I hate the PvP, live pilot portion of the game, playing it on-line, after MW3, especially because there are too many griefers and pop-tarting children out there who have learned how to take advantages in the game system and do not understand the concept of honor in the least, and they make the experience, at the very least, unpalatable. I was a very good pilot up until Pirate's Moon, I would say Veteran level, but these little kids with the joysticks and console mentality could knock me out of my socks every time, and it wasn't skill, it was pure twitch, it was a part of the game that wasn't supposed to exist. Microsoft turned MechWarrior into an FPS, no more, no less, and it's crap, now as a result.
I would rather face a battlefield swarming with NPC pilots with live pilots mixed in, commanding the NPC pilots where possible and making the battlefield, out of the expediency learned from the game, the desire to preserve forces as much as possible, asset management, than have a bunch of meaningless live pilot melee garbage.
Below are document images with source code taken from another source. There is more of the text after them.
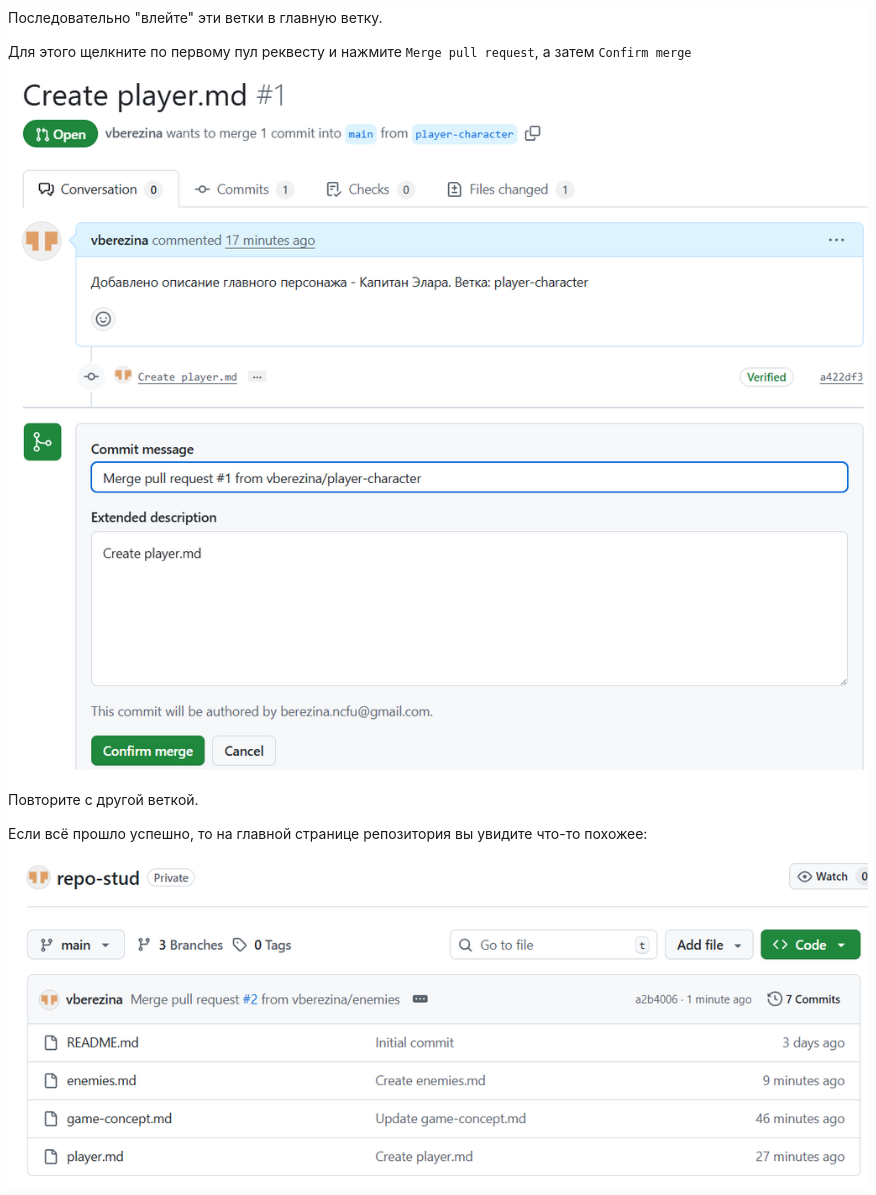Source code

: Последовательно "влейте" эти ветки в главную ветку.

Для этого щелкните по первому пул реквесту и нажмите `Merge pull request`, а затем `Confirm merge`

![28](images/28.png)

Повторите с другой веткой.

Если всё прошло успешно, то на главной странице репозитория вы увидите что-то похожее:

![29](images/29.png)
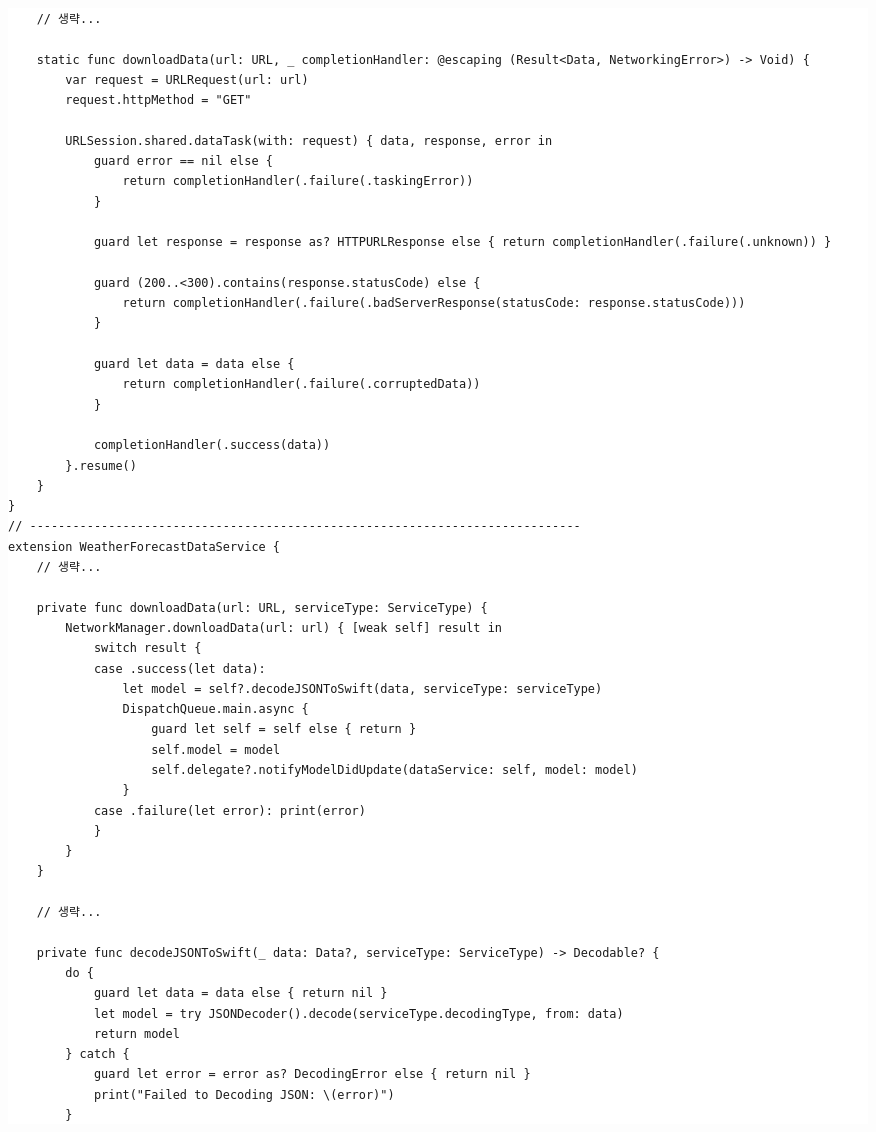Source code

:         // 생략...
        
        static func downloadData(url: URL, _ completionHandler: @escaping (Result<Data, NetworkingError>) -> Void) {
            var request = URLRequest(url: url)
            request.httpMethod = "GET"
            
            URLSession.shared.dataTask(with: request) { data, response, error in
                guard error == nil else {
                    return completionHandler(.failure(.taskingError))
                }
                
                guard let response = response as? HTTPURLResponse else { return completionHandler(.failure(.unknown)) }
                
                guard (200..<300).contains(response.statusCode) else {
                    return completionHandler(.failure(.badServerResponse(statusCode: response.statusCode)))
                }
                
                guard let data = data else {
                    return completionHandler(.failure(.corruptedData))
                }
                
                completionHandler(.success(data))
            }.resume()
        }
    }
    // -----------------------------------------------------------------------------
    extension WeatherForecastDataService {
        // 생략...
        
        private func downloadData(url: URL, serviceType: ServiceType) {
            NetworkManager.downloadData(url: url) { [weak self] result in
                switch result {
                case .success(let data):
                    let model = self?.decodeJSONToSwift(data, serviceType: serviceType)
                    DispatchQueue.main.async {
                        guard let self = self else { return }
                        self.model = model
                        self.delegate?.notifyModelDidUpdate(dataService: self, model: model)
                    }
                case .failure(let error): print(error)
                }
            }
        }
        
        // 생략...
        
        private func decodeJSONToSwift(_ data: Data?, serviceType: ServiceType) -> Decodable? {
            do {
                guard let data = data else { return nil }
                let model = try JSONDecoder().decode(serviceType.decodingType, from: data)
                return model
            } catch {
                guard let error = error as? DecodingError else { return nil }
                print("Failed to Decoding JSON: \(error)")
            }
            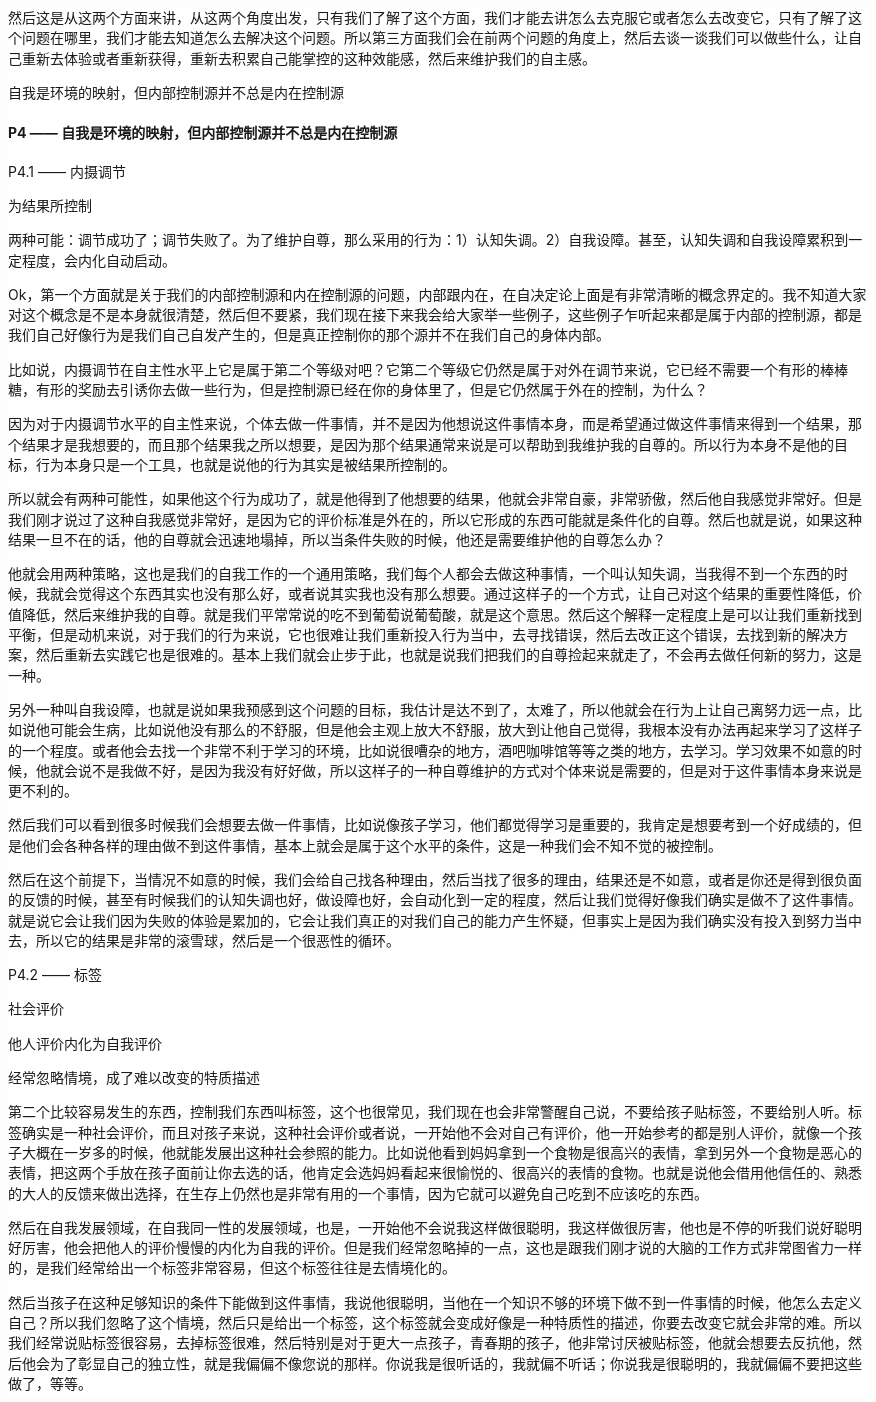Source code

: 然后这是从这两个方面来讲，从这两个角度出发，只有我们了解了这个方面，我们才能去讲怎么去克服它或者怎么去改变它，只有了解了这个问题在哪里，我们才能去知道怎么去解决这个问题。所以第三方面我们会在前两个问题的角度上，然后去谈一谈我们可以做些什么，让自己重新去体验或者重新获得，重新去积累自己能掌控的这种效能感，然后来维护我们的自主感。

自我是环境的映射，但内部控制源并不总是内在控制源

#### P4 —— 自我是环境的映射，但内部控制源并不总是内在控制源

P4.1 —— 内摄调节

为结果所控制

两种可能：调节成功了；调节失败了。为了维护自尊，那么采用的行为：1）认知失调。2）自我设障。甚至，认知失调和自我设障累积到一定程度，会内化自动启动。

Ok，第一个方面就是关于我们的内部控制源和内在控制源的问题，内部跟内在，在自决定论上面是有非常清晰的概念界定的。我不知道大家对这个概念是不是本身就很清楚，然后但不要紧，我们现在接下来我会给大家举一些例子，这些例子乍听起来都是属于内部的控制源，都是我们自己好像行为是我们自己自发产生的，但是真正控制你的那个源并不在我们自己的身体内部。

比如说，内摄调节在自主性水平上它是属于第二个等级对吧？它第二个等级它仍然是属于对外在调节来说，它已经不需要一个有形的棒棒糖，有形的奖励去引诱你去做一些行为，但是控制源已经在你的身体里了，但是它仍然属于外在的控制，为什么？

因为对于内摄调节水平的自主性来说，个体去做一件事情，并不是因为他想说这件事情本身，而是希望通过做这件事情来得到一个结果，那个结果才是我想要的，而且那个结果我之所以想要，是因为那个结果通常来说是可以帮助到我维护我的自尊的。所以行为本身不是他的目标，行为本身只是一个工具，也就是说他的行为其实是被结果所控制的。

所以就会有两种可能性，如果他这个行为成功了，就是他得到了他想要的结果，他就会非常自豪，非常骄傲，然后他自我感觉非常好。但是我们刚才说过了这种自我感觉非常好，是因为它的评价标准是外在的，所以它形成的东西可能就是条件化的自尊。然后也就是说，如果这种结果一旦不在的话，他的自尊就会迅速地塌掉，所以当条件失败的时候，他还是需要维护他的自尊怎么办？

他就会用两种策略，这也是我们的自我工作的一个通用策略，我们每个人都会去做这种事情，一个叫认知失调，当我得不到一个东西的时候，我就会觉得这个东西其实也没有那么好，或者说其实我也没有那么想要。通过这样子的一个方式，让自己对这个结果的重要性降低，价值降低，然后来维护我的自尊。就是我们平常常说的吃不到葡萄说葡萄酸，就是这个意思。然后这个解释一定程度上是可以让我们重新找到平衡，但是动机来说，对于我们的行为来说，它也很难让我们重新投入行为当中，去寻找错误，然后去改正这个错误，去找到新的解决方案，然后重新去实践它也是很难的。基本上我们就会止步于此，也就是说我们把我们的自尊捡起来就走了，不会再去做任何新的努力，这是一种。

另外一种叫自我设障，也就是说如果我预感到这个问题的目标，我估计是达不到了，太难了，所以他就会在行为上让自己离努力远一点，比如说他可能会生病，比如说他没有那么的不舒服，但是他会主观上放大不舒服，放大到让他自己觉得，我根本没有办法再起来学习了这样子的一个程度。或者他会去找一个非常不利于学习的环境，比如说很嘈杂的地方，酒吧咖啡馆等等之类的地方，去学习。学习效果不如意的时候，他就会说不是我做不好，是因为我没有好好做，所以这样子的一种自尊维护的方式对个体来说是需要的，但是对于这件事情本身来说是更不利的。

然后我们可以看到很多时候我们会想要去做一件事情，比如说像孩子学习，他们都觉得学习是重要的，我肯定是想要考到一个好成绩的，但是他们会各种各样的理由做不到这件事情，基本上就会是属于这个水平的条件，这是一种我们会不知不觉的被控制。

然后在这个前提下，当情况不如意的时候，我们会给自己找各种理由，然后当找了很多的理由，结果还是不如意，或者是你还是得到很负面的反馈的时候，甚至有时候我们的认知失调也好，做设障也好，会自动化到一定的程度，然后让我们觉得好像我们确实是做不了这件事情。就是说它会让我们因为失败的体验是累加的，它会让我们真正的对我们自己的能力产生怀疑，但事实上是因为我们确实没有投入到努力当中去，所以它的结果是非常的滚雪球，然后是一个很恶性的循环。

P4.2 —— 标签

社会评价

他人评价内化为自我评价

经常忽略情境，成了难以改变的特质描述

第二个比较容易发生的东西，控制我们东西叫标签，这个也很常见，我们现在也会非常警醒自己说，不要给孩子贴标签，不要给别人听。标签确实是一种社会评价，而且对孩子来说，这种社会评价或者说，一开始他不会对自己有评价，他一开始参考的都是别人评价，就像一个孩子大概在一岁多的时候，他就能发展出这种社会参照的能力。比如说他看到妈妈拿到一个食物是很高兴的表情，拿到另外一个食物是恶心的表情，把这两个手放在孩子面前让你去选的话，他肯定会选妈妈看起来很愉悦的、很高兴的表情的食物。也就是说他会借用他信任的、熟悉的大人的反馈来做出选择，在生存上仍然也是非常有用的一个事情，因为它就可以避免自己吃到不应该吃的东西。

然后在自我发展领域，在自我同一性的发展领域，也是，一开始他不会说我这样做很聪明，我这样做很厉害，他也是不停的听我们说好聪明好厉害，他会把他人的评价慢慢的内化为自我的评价。但是我们经常忽略掉的一点，这也是跟我们刚才说的大脑的工作方式非常图省力一样的，是我们经常给出一个标签非常容易，但这个标签往往是去情境化的。

然后当孩子在这种足够知识的条件下能做到这件事情，我说他很聪明，当他在一个知识不够的环境下做不到一件事情的时候，他怎么去定义自己？所以我们忽略了这个情境，然后只是给出一个标签，这个标签就会变成好像是一种特质性的描述，你要去改变它就会非常的难。所以我们经常说贴标签很容易，去掉标签很难，然后特别是对于更大一点孩子，青春期的孩子，他非常讨厌被贴标签，他就会想要去反抗他，然后他会为了彰显自己的独立性，就是我偏偏不像您说的那样。你说我是很听话的，我就偏不听话；你说我是很聪明的，我就偏偏不要把这些做了，等等。
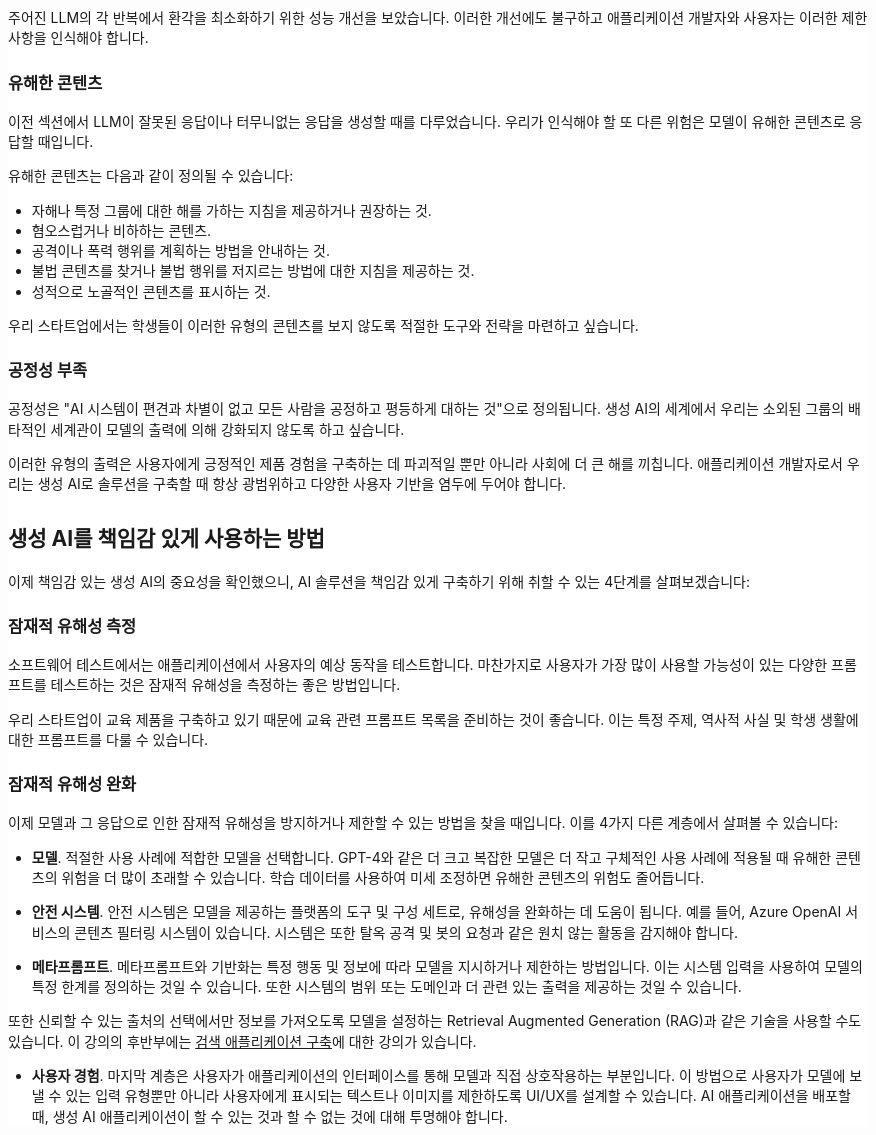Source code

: 주어진 LLM의 각 반복에서 환각을 최소화하기 위한 성능 개선을 보았습니다. 이러한 개선에도 불구하고 애플리케이션 개발자와 사용자는 이러한 제한 사항을 인식해야 합니다.

### 유해한 콘텐츠

이전 섹션에서 LLM이 잘못된 응답이나 터무니없는 응답을 생성할 때를 다루었습니다. 우리가 인식해야 할 또 다른 위험은 모델이 유해한 콘텐츠로 응답할 때입니다.

유해한 콘텐츠는 다음과 같이 정의될 수 있습니다:

- 자해나 특정 그룹에 대한 해를 가하는 지침을 제공하거나 권장하는 것.
- 혐오스럽거나 비하하는 콘텐츠.
- 공격이나 폭력 행위를 계획하는 방법을 안내하는 것.
- 불법 콘텐츠를 찾거나 불법 행위를 저지르는 방법에 대한 지침을 제공하는 것.
- 성적으로 노골적인 콘텐츠를 표시하는 것.

우리 스타트업에서는 학생들이 이러한 유형의 콘텐츠를 보지 않도록 적절한 도구와 전략을 마련하고 싶습니다.

### 공정성 부족

공정성은 "AI 시스템이 편견과 차별이 없고 모든 사람을 공정하고 평등하게 대하는 것"으로 정의됩니다. 생성 AI의 세계에서 우리는 소외된 그룹의 배타적인 세계관이 모델의 출력에 의해 강화되지 않도록 하고 싶습니다.

이러한 유형의 출력은 사용자에게 긍정적인 제품 경험을 구축하는 데 파괴적일 뿐만 아니라 사회에 더 큰 해를 끼칩니다. 애플리케이션 개발자로서 우리는 생성 AI로 솔루션을 구축할 때 항상 광범위하고 다양한 사용자 기반을 염두에 두어야 합니다.

## 생성 AI를 책임감 있게 사용하는 방법

이제 책임감 있는 생성 AI의 중요성을 확인했으니, AI 솔루션을 책임감 있게 구축하기 위해 취할 수 있는 4단계를 살펴보겠습니다:

### 잠재적 유해성 측정

소프트웨어 테스트에서는 애플리케이션에서 사용자의 예상 동작을 테스트합니다. 마찬가지로 사용자가 가장 많이 사용할 가능성이 있는 다양한 프롬프트를 테스트하는 것은 잠재적 유해성을 측정하는 좋은 방법입니다.

우리 스타트업이 교육 제품을 구축하고 있기 때문에 교육 관련 프롬프트 목록을 준비하는 것이 좋습니다. 이는 특정 주제, 역사적 사실 및 학생 생활에 대한 프롬프트를 다룰 수 있습니다.

### 잠재적 유해성 완화

이제 모델과 그 응답으로 인한 잠재적 유해성을 방지하거나 제한할 수 있는 방법을 찾을 때입니다. 이를 4가지 다른 계층에서 살펴볼 수 있습니다:

- **모델**. 적절한 사용 사례에 적합한 모델을 선택합니다. GPT-4와 같은 더 크고 복잡한 모델은 더 작고 구체적인 사용 사례에 적용될 때 유해한 콘텐츠의 위험을 더 많이 초래할 수 있습니다. 학습 데이터를 사용하여 미세 조정하면 유해한 콘텐츠의 위험도 줄어듭니다.

- **안전 시스템**. 안전 시스템은 모델을 제공하는 플랫폼의 도구 및 구성 세트로, 유해성을 완화하는 데 도움이 됩니다. 예를 들어, Azure OpenAI 서비스의 콘텐츠 필터링 시스템이 있습니다. 시스템은 또한 탈옥 공격 및 봇의 요청과 같은 원치 않는 활동을 감지해야 합니다.

- **메타프롬프트**. 메타프롬프트와 기반화는 특정 행동 및 정보에 따라 모델을 지시하거나 제한하는 방법입니다. 이는 시스템 입력을 사용하여 모델의 특정 한계를 정의하는 것일 수 있습니다. 또한 시스템의 범위 또는 도메인과 더 관련 있는 출력을 제공하는 것일 수 있습니다.

또한 신뢰할 수 있는 출처의 선택에서만 정보를 가져오도록 모델을 설정하는 Retrieval Augmented Generation (RAG)과 같은 기술을 사용할 수도 있습니다. 이 강의의 후반부에는 [검색 애플리케이션 구축](../08-building-search-applications/README.md?WT.mc_id=academic-105485-koreyst)에 대한 강의가 있습니다.

- **사용자 경험**. 마지막 계층은 사용자가 애플리케이션의 인터페이스를 통해 모델과 직접 상호작용하는 부분입니다. 이 방법으로 사용자가 모델에 보낼 수 있는 입력 유형뿐만 아니라 사용자에게 표시되는 텍스트나 이미지를 제한하도록 UI/UX를 설계할 수 있습니다. AI 애플리케이션을 배포할 때, 생성 AI 애플리케이션이 할 수 있는 것과 할 수 없는 것에 대해 투명해야 합니다.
No thanks.
Fortunately, there have been a lot of people out there who agree with me 100%, and those are the people I would prefer to cater to, while not leaving out the combat monkeys at all, indeed inviting them in the play pick-up forces for many of the various units in the universe. We've played single-player and on-line games with no real focus, unless it's player-group created, for far too long, and gone away from the roots of the genre so badly I scarcely recognize it, anymore.
So, for this time around, were I able to build BTO, I would put the combat monkeys off to the left and cater to another type of player, and the game will be enormously successful. Mark my words.